Je höher der Grad technologischer Entwicklung gegeben ist, bei unzureichend ethischen, sozial instabilen Lebensgrundlagen, desto größer ist die Gefahr weitreichender und unverhältnismäßiger Zerstörung gegen alle Lebensformen und schließlich des gesamten Habitats.

  • Nicht nur der Mensch ist ein zum Lieben und Denken befähigtes Lebewesen.
  • Das Wesen ist formbar und die Grundlage dessen Seins ist Güte und Achtsamkeit.
  • Missbrauch verkehrt zuvor genannte Grundlagen ins Gegenteil.

Bei Missbrauch und Widerspruch obliegt es den Einzelnen selbst weiterzuziehen, um nicht länger gefährdenden Entwicklungen ausgeliefert zu sein oder diese womöglich noch zu bedingen.

Wohlstand, respektive Dekadenz ist überführt.

Abschließend meine ich, dass die Aussagen der Sapta Sloki (Sieben Verse) von Gajanan Rajimwale in Übereinstimmung mit meinen zuvor ausgeführten Überlegungen und Ausführungen zu sehen sind.

Die Überhöhung von Einzelpersonen aus den Folgen von Betrachtungsweisen oder infolge von Überzeugungen durch Gemeinschaften ist nicht weiter als relevant zu erachten. Sie ist vielmehr hinderlich für den irdischen Aufstieg bzw. die menschliche Weiterentwicklung und schließlich Befreiung. Ich mahne hiermit erneut das Versprechen des Christus an. Das alleine vom Wohlwollen durch Erkenntnis wie Güte des Individuums und der Gemeinschaft aller abhängig ist.

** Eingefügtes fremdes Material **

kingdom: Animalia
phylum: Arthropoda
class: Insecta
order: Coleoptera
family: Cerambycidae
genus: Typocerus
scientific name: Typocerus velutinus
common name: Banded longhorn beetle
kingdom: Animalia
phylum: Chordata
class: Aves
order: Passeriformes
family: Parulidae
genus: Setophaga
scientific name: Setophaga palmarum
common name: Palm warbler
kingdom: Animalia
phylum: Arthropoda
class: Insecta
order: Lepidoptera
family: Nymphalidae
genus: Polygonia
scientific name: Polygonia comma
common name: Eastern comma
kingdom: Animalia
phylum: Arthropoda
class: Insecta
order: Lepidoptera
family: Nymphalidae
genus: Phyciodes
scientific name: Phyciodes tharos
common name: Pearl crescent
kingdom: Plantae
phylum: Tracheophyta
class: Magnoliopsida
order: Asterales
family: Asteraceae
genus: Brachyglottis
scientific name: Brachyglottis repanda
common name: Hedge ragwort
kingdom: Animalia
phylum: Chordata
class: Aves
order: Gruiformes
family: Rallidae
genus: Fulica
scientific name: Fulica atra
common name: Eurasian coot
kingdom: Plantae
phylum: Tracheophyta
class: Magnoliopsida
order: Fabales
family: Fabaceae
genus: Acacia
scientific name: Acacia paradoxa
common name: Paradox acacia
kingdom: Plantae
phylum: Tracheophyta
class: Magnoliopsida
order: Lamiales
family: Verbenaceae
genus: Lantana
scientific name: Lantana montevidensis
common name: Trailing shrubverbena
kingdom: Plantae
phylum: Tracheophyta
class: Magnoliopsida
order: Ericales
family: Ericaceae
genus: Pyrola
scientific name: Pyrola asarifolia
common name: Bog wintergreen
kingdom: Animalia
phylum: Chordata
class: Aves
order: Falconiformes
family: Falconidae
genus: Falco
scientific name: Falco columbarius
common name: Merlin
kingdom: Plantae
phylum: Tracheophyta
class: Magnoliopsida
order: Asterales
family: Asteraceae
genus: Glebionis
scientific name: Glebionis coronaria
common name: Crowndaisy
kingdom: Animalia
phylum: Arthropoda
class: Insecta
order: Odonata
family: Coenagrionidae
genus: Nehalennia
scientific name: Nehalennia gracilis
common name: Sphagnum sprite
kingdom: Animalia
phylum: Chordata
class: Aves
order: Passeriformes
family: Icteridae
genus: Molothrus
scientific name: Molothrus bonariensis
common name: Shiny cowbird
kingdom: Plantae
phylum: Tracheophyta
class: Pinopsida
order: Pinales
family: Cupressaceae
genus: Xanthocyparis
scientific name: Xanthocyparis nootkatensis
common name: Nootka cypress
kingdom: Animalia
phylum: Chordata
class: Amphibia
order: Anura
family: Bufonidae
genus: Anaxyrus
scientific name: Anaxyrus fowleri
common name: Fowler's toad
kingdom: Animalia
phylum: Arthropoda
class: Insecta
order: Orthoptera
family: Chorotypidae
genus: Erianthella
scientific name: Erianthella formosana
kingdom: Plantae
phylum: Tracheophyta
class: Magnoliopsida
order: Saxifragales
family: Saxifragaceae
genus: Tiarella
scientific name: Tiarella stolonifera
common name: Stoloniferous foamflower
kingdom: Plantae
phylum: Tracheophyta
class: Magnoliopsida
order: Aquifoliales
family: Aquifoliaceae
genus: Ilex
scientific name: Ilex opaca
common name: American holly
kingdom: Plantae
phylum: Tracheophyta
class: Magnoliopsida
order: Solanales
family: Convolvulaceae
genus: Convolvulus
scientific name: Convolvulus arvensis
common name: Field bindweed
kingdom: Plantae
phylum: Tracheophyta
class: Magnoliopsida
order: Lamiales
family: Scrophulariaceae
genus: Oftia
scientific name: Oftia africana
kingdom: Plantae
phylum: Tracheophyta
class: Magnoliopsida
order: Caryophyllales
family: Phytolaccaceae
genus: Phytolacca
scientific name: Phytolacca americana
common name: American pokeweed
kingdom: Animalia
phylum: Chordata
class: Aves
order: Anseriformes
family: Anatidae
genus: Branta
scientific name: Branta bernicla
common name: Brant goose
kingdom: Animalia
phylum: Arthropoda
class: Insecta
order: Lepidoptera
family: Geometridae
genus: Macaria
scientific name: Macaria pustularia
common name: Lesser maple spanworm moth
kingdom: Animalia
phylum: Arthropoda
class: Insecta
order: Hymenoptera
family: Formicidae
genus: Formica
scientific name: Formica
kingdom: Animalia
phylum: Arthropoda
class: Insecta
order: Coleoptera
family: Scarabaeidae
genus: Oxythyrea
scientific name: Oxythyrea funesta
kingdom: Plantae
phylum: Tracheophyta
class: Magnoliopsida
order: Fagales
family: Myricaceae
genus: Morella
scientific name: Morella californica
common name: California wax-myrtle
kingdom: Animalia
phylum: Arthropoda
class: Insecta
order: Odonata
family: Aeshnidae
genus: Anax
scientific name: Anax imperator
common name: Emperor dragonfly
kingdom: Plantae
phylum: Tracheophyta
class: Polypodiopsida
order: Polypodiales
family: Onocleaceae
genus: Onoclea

Übrigens: Es gibt kein Eigentum. Es gibt nur Achtsamkeit und verantwortlichen Umgang für Lebensräume und Güter, welche zur Gestaltung wie Erhaltung Individuen zu Verwaltungszwecken oder Pflege übertragen wurden. Die Ausbeutung dieser Ressourcen zum Selbstzweck wie Selbstgefallen ist auszuschließen.

Das höchste Erbe des Bewusstseins ist bedingungsloses Existenzrecht.
The highest legacy of consciousness is the unconditional right to exist.

„Operation Survival Earth“ is running out of time.

VerfasserGregor
18. Sept. 2017



[1] Potdar Saheb, Entwickler des vereinfachten Agnihotra’s, http://www.madhavashramindia.in/sahab.htm.
[2] Visualisierung eines Stammbaums der Religionen, http://000024.org/religions_tree/religions_tree_4.orig.html.
[3] Wobei auch diese Person in ihrem Verhalten insbesondere Frauen gegenüber kritisch zu bewerten ist.
[4] Sivarama Swami – Can Vegans Consume Milk, https://www.facebook.com/SivaramaSwami/videos/10154996183778129/ (Facebook Link).

Religiöse Beweggründe, geschlechtliche Merkmale wie ideologische Ansichten dürfen in den Hintergrund treten. Chemische und physikalische Abläufe und Eigenschaften zum Wohl der Umwelt, wie die Physis von Menschen und Tieren können nicht hoch genug eingeschätzt werden.

Agnihotra heilt Klima, Umwelt und Leben.